Cuando él bajó, las nubes ya habían alcanzado el centro neurálgico de la ciudad y las primeras gotas comenzaban a caer. Algunas personas abrieron sus grandes paraguas y cubrieron sus cabezas de las amenazantes gotas; otros se refugiaron debajo de los toldos o balcones, o ingresaron en las tiendas esperando que la tormenta acabara. Pero él no tenía intención de esconderse. Los grandes gotones fríos caían sobre su cabello y mojaban su abrigo. Era curioso ver a los ciudadanos correr de un simple temporal. En el norte, la gente corría por otra razón; una más oscura y aterradora.
Pasó junto a una mujer que se quejaba sobre lo difícil que era caminar por el suelo mojado con sus tacones. Pero él comenzaba a empaparse, tal y como lo había hecho el día anterior, y no andaba llorando por las calles de Bucarest porque sus prendas estaban húmedas.
Las calles eran abrazadas por una serie de edificios que debían albergar hasta treinta familias, todas apiñadas en grandes salones con suelos de madera. Las ventanas estaban cerradas, pero dentro se podía ver el movimiento de las mujeres, quienes colgaban ropa o cuidaban a un recién nacido. El apestoso olor a caballo penetró su nariz cuando una tropilla pasó a su lado, acarreando un pesado carruaje de madera de roble.

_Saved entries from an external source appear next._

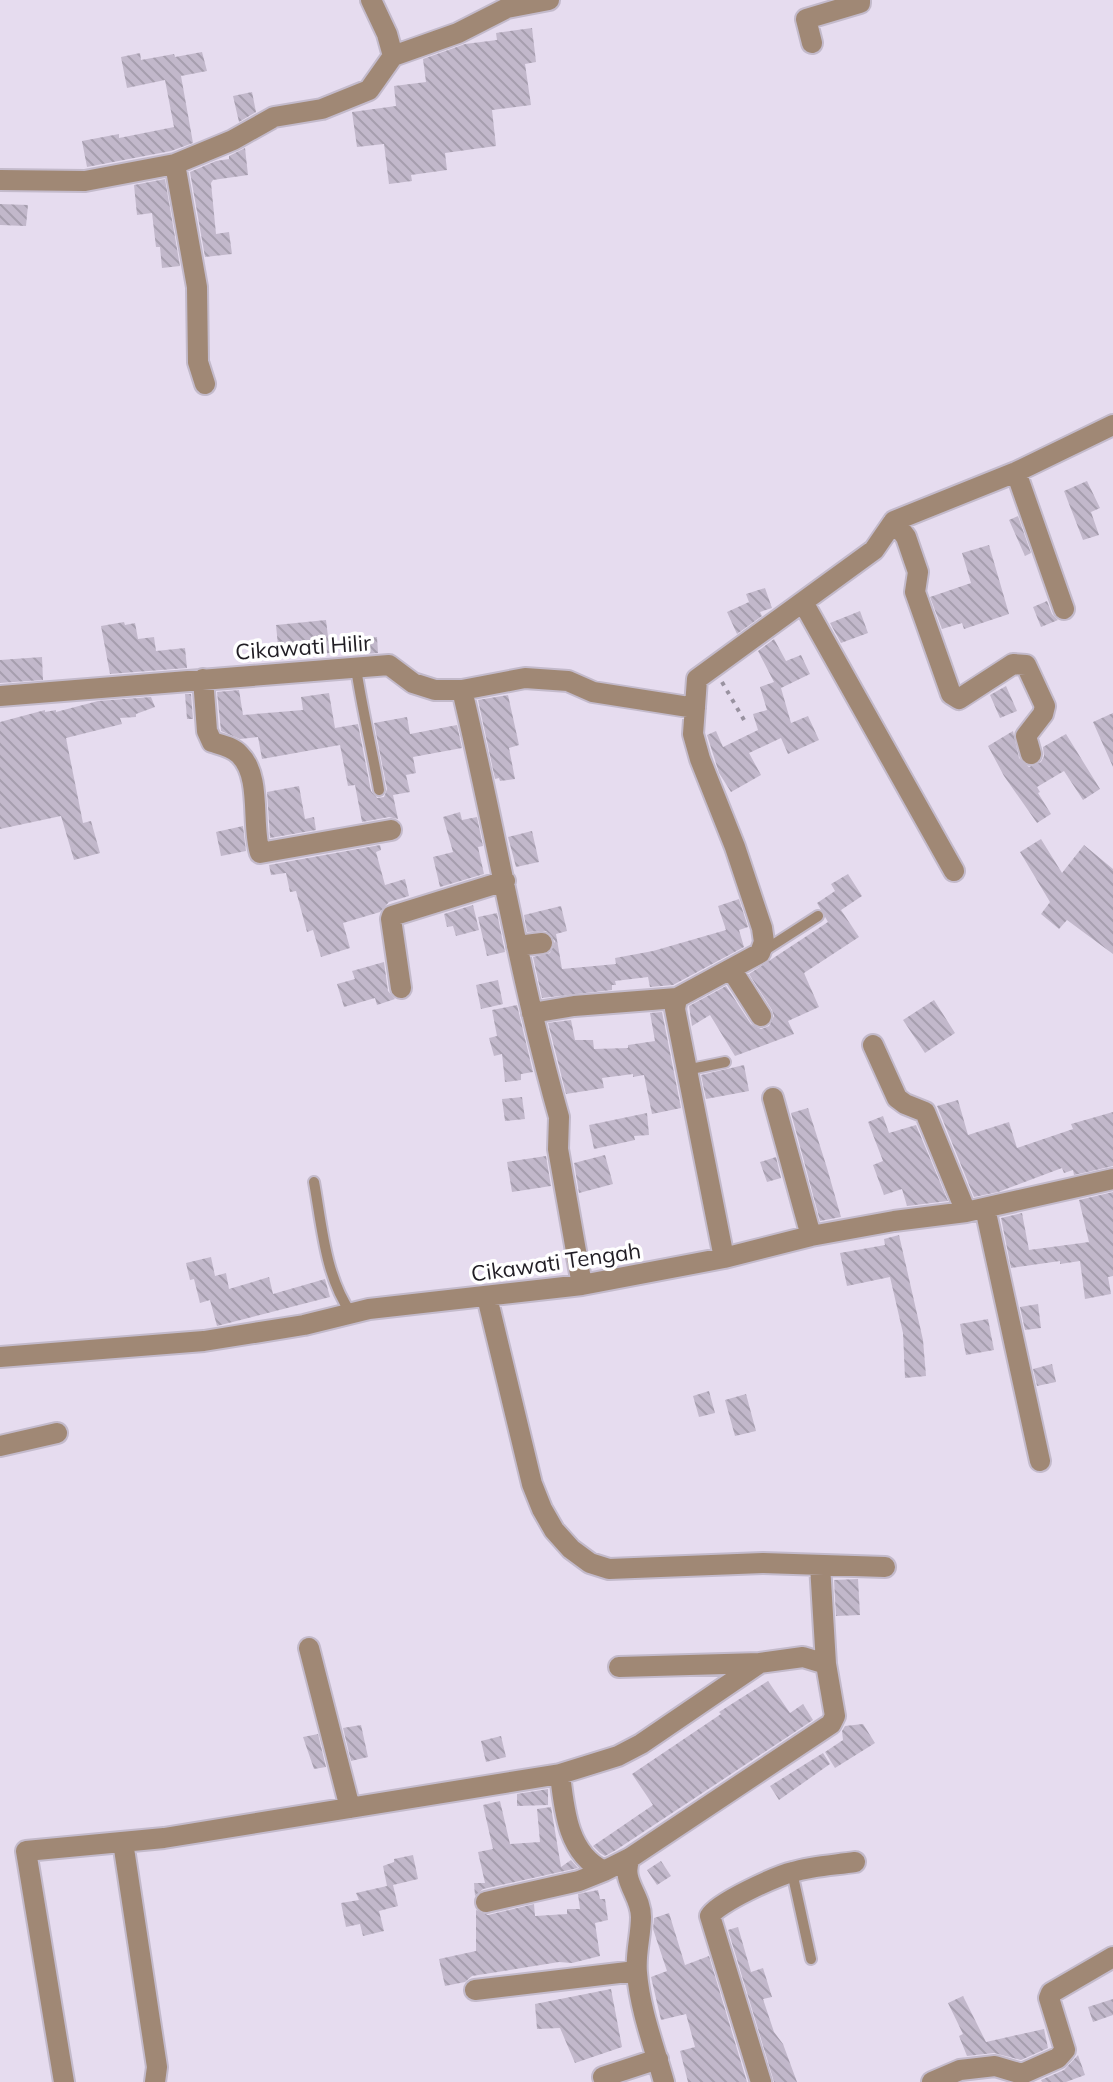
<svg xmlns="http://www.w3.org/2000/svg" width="1113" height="2082" font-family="Mulish,sans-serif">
<defs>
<pattern id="building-back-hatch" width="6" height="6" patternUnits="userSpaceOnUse" patternTransform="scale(2)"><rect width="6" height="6" fill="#c2b8cb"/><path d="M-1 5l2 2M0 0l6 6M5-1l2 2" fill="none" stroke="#a69eae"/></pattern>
</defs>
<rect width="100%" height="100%" fill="#e6dcef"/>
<path fill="url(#building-back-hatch)" d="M532,28L536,62L525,64L531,105L492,110L496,146L445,153L447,170L411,175L412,181L389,184L384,144L357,147L352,112L396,106L394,86L426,82L423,59L465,44L497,40L496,33Z
M202,52L207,71L181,76L193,143L171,151L87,167L82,141L119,134V138L174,127L165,80L127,88L121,57L140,53L141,60L174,54L175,57Z
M252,92L256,112L239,122L233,96Z
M245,148L248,175L213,180L211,183L216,234L229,232L232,254L205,257L190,172L216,161L229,159V156Z
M165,179L180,266L162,268L160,247H156L152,213L137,215L134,185Z
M0,204L28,205L26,226L0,225Z
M1087,481L1100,508L1091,512L1099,535L1083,540L1064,491Z
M1018,516L1031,553L1025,556L1009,520Z
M989,545L1009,614L964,629L962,623L942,629L930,597L971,583L962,553Z
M765,588L772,608L760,612L762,616L737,634L727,612L749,602L746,594Z
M1047,601L1052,614L1058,620L1041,627L1033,607Z
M860,611L868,633L841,643L830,623Z
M326,620L330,653L279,656L276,625Z
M124,622L125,625L135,623L138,639L154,637L156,651L185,648L187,668L110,674L101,626Z
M377,637L378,653L354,655L353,639Z
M774,639L786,661L801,655L810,674L781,688L791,723L808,716L819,740L788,754L781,738L749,753L761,775L731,792L719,773L707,735L716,731L723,747L758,730L753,714L767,710L760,687L774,682L758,651Z
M42,657L43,680L0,683V660Z
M1006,686L1017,711L1000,718L990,695Z
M239,690L243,715L303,710L301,697L329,693L335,728L358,724L371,791L377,798L384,797L387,789L374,723L407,717L410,734L457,725L462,748L413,757L416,773L406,775L410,792L393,795L398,819L389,817L362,822L355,785L348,786L340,745L262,759L258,737L240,739L221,731L217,692Z
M185,694H191L193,719H187Z
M508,695L519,745L509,748L515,779L500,781L499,778L495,779L478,700Z
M151,697L155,707L136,714V717L120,718L122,724L66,738L83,823L91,821L100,853L74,860L61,816L0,829V722L45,710V712L56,710V712L98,701Z
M1113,713V767L1093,722Z
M1013,731L1019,758L1029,767L1041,762L1044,756L1043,747L1066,734L1100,789L1083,800L1064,771L1037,787L1040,792L1038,793L1051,814L1037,823L1004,776L988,746Z
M299,786L305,819L314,817L316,830L270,838L267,792Z
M460,812L462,820L477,817L483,846L478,847L484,874L440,887L433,857L453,852L443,817Z
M243,826L246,851L221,856L216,832Z
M532,831L539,862L516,867L508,837Z
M1041,839L1062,873L1084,845L1113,869V954L1067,920L1059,929L1041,914L1050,902L1020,852Z
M380,845L381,850L376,852L385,885L405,879L409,896L389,902L380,912L343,923L350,948L321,957L313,930L307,932L296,891L290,892L286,873L271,875L269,865Z
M848,874L862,896L841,910L859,937L804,973L819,1007L788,1021L794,1034L735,1056L710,1015L692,1026L689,1006L726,986L751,1024L761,1029L769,1026L774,1016L772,1010L749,974L828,922L817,903L835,891L831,884Z
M739,899L748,927L739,930L744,947L673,985L650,987L648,977L615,981L616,985H612V990L542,998L533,957L550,953L555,941L546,931L527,932L524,915L561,906L567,931L556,934L562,969L616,964L615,958L653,951L726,930L718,906Z
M473,905L479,930L456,936L453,926L447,927L444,914Z
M497,913L505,952L487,956L478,917Z
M384,962L388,991L395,999L377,1005L375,998L344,1007L337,984L355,979L352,971Z
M498,980L503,1004L481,1009L476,985Z
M934,1000L955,1033L925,1053L903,1020Z
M517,1005L533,1072L521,1074V1080L505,1082L502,1054L494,1056L489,1038L497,1036L492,1010Z
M662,1012L681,1108L652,1114L644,1075L633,1077V1074L602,1078L604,1088L566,1094L548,1023L571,1020L575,1040H593L594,1049L628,1048V1045L655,1041L650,1013Z
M744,1065L749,1091L706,1099L701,1075Z
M522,1097L525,1119L505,1121L502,1099Z
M958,1100L968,1135L1009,1122L1017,1148L1073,1129L1071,1124L1113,1112V1166L1074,1175L1073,1170L1064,1173L1062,1168L998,1192L974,1197L937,1106Z
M808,1108L827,1168L841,1217L820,1221L791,1113Z
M647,1113L649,1135L634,1136L635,1140L594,1149L589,1125Z
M883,1116L889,1133L916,1125L948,1201L907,1206L902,1189L884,1195L873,1165L883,1161L868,1122Z
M605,1155L613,1184L579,1193L574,1163Z
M546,1156L551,1186L512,1192L507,1162Z
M776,1157L781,1178L767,1182L760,1162Z
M1113,1192V1276L1108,1277L1111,1294L1085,1299L1080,1261L1060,1264V1261L1011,1268L1001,1218L1022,1213L1029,1250L1089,1242L1079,1200Z
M899,1235L923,1340L926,1376L905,1378L903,1333L890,1277L847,1286L840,1253L885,1245L884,1239Z
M211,1257L215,1276L226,1273L229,1289L269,1277L273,1294L325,1279L330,1297L217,1326L210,1300L200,1303L194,1279L190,1280L186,1263Z
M1038,1304L1041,1328L1025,1330L1020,1307Z
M988,1319L994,1350L966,1355L960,1324Z
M1052,1364L1056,1382L1037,1386L1033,1369Z
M709,1391L715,1413L699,1417L693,1396Z
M746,1394L756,1431L735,1436L725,1400Z
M858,1579L860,1615L836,1616L834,1580Z
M768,1681L790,1713L803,1704L813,1720L616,1850L605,1856L600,1853L593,1846L653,1805L632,1774L721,1714L719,1712Z
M863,1724L875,1743L835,1768L825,1752L843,1740L842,1731L845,1726Z
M361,1725L368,1757L351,1761L343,1728Z
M318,1734L326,1767L314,1769L303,1737Z
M501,1736L506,1757L486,1762L481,1741Z
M823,1753L830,1764L779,1800L770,1786Z
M548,1789V1805L517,1806V1794Z
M500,1801L510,1844L540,1842L537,1809L551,1807L561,1867L571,1860L578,1868L483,1889L475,1896L474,1883H485L478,1852L493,1849L483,1805Z
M413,1855L418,1879L393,1885L398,1906L379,1911L384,1931L363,1936L360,1924L346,1927L341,1903L359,1900L356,1893L387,1886L383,1866L394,1862V1859Z
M661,1861L671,1876L657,1885L647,1870Z
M598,1890L600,1899H605L608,1920L595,1923L600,1956L572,1963L559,1962L472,1976L465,1982L445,1986L439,1959L476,1951V1910L488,1915L534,1904L535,1916L567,1914V1909H580L578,1894Z
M669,1913L685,1965L709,1956L747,2082H688L680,2051L695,2047L686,2014L661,2020L651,1977L667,1971L653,1929L654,1918Z
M738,1927L751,1972L763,1968L772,1997L763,1999L774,2032L783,2044L797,2082H774L728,1930Z
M611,1989L622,2047L575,2063L560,2028L537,2029L535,2004Z
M963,1996L986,2042L1044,2029L1048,2048L1021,2060L994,2053L967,2056L959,2036L963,2034L948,2003Z
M1113,1999V2015L1093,2022L1088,2007Z
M1078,2055L1085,2075L1066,2082H1042L1041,2080L1064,2070Z"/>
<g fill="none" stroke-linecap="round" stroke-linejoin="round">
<defs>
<path id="lane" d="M356,668C362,709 372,749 379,790
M762,952L818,916
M686,1070L725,1062
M314,1182C322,1226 325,1276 351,1313
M792,1872L811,1959"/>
<path id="street" d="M371,0L387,34L393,56
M812,43L806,19L860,3V0
M175,164L197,287L198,362L205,384
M0,180L85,181L175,164L233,140L274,117L322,109L369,90L393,56L458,33L507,8L549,0
M1016,472L1064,609
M894,521L906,537L918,572L915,592L951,694L959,699L1013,664L1026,665L1045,706L1043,714L1026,736L1031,754
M804,604L954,871
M203,679L207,731L212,742C222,745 233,747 240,755C262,777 251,825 260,853L391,830
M462,690C496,832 519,976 559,1117L558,1149L582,1285
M0,696L389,665L413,683L435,690H462L525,678L568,681L593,692L695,708
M517,946L542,943
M731,969L761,1016
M401,988L391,919L392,916L505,881
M532,1013L574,1006L677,998
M873,1045L897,1098L905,1104L925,1112L966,1212
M773,1098L811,1236
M985,1208L1040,1461
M724,1258L675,1009L677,998L760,953L764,942L762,928L735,847L700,759L693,734L697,679L874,550L894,521L1016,472L1113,425
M487,1297L532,1484L542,1509L554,1530L571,1549L590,1563L609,1569L763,1563L885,1567
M0,1357L204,1341L304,1325L369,1309L582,1285L724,1258L811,1236L894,1221L966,1212L1113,1179
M0,1446L57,1433
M309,1648L350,1808
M619,1667L760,1663
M560,1774C564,1810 568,1854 604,1871L630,1858L831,1724L835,1716L826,1664L820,1565
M123,1842L157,2067L155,2082
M630,1858C620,1881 641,1894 641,1917C641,1936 635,1954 637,1973C640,2010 654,2046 664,2082
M486,1902L579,1881L604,1871
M475,1990L636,1971
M603,2077L658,2059
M64,2082L26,1851L164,1838L560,1774L618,1756L641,1744L760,1663L803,1657L826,1664
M761,2082L710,1916C717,1903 776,1876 793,1872C812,1866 835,1865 855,1862
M932,2082L960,2070L995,2066L1022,2074L1058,2058L1065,2050L1049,1998L1051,1993L1113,1957"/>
</defs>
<use href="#lane" stroke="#c3bacb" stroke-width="14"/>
<use href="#street" stroke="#c3bacb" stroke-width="24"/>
<path stroke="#9992a0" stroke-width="4" stroke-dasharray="4 6" stroke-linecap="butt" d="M722,682L744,720"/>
<use href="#lane" stroke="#a08875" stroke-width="10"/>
<use href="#street" stroke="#a08875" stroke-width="20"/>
</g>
<g text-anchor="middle" stroke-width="7" stroke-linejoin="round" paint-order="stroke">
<g font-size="22" fill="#211e25" stroke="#fff">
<text transform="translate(303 647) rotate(-4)" y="8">Cikawati Hilir</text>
<text transform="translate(556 1262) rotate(-8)" y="8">Cikawati Tengah</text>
</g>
</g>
</svg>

Pero a pesar de la tormenta, un grupo numeroso de hombres seguía con sus quehaceres: lavar los carruajes, alimentar a los caballos, armar los toldos de sus negocios. Aquella ciudad parecía completamente aislada de lo que sucedía en el norte. Era como estar en otro planeta.
Anton se detuvo al pie de una fuente de mármol de una mujer que sostenía una pesada jarra en sus manos y de la cual caía un grueso chorro de agua en una piscina. El rostro de la mujer era sereno; parecía contemplarlo con aquellos diminutos ojos blancos que transmitían paz. Las palomas se agolpaban alrededor del jarrón para poder darse una ducha o beber algo de agua. Quizás, pensó Anton, esto sea el paraíso.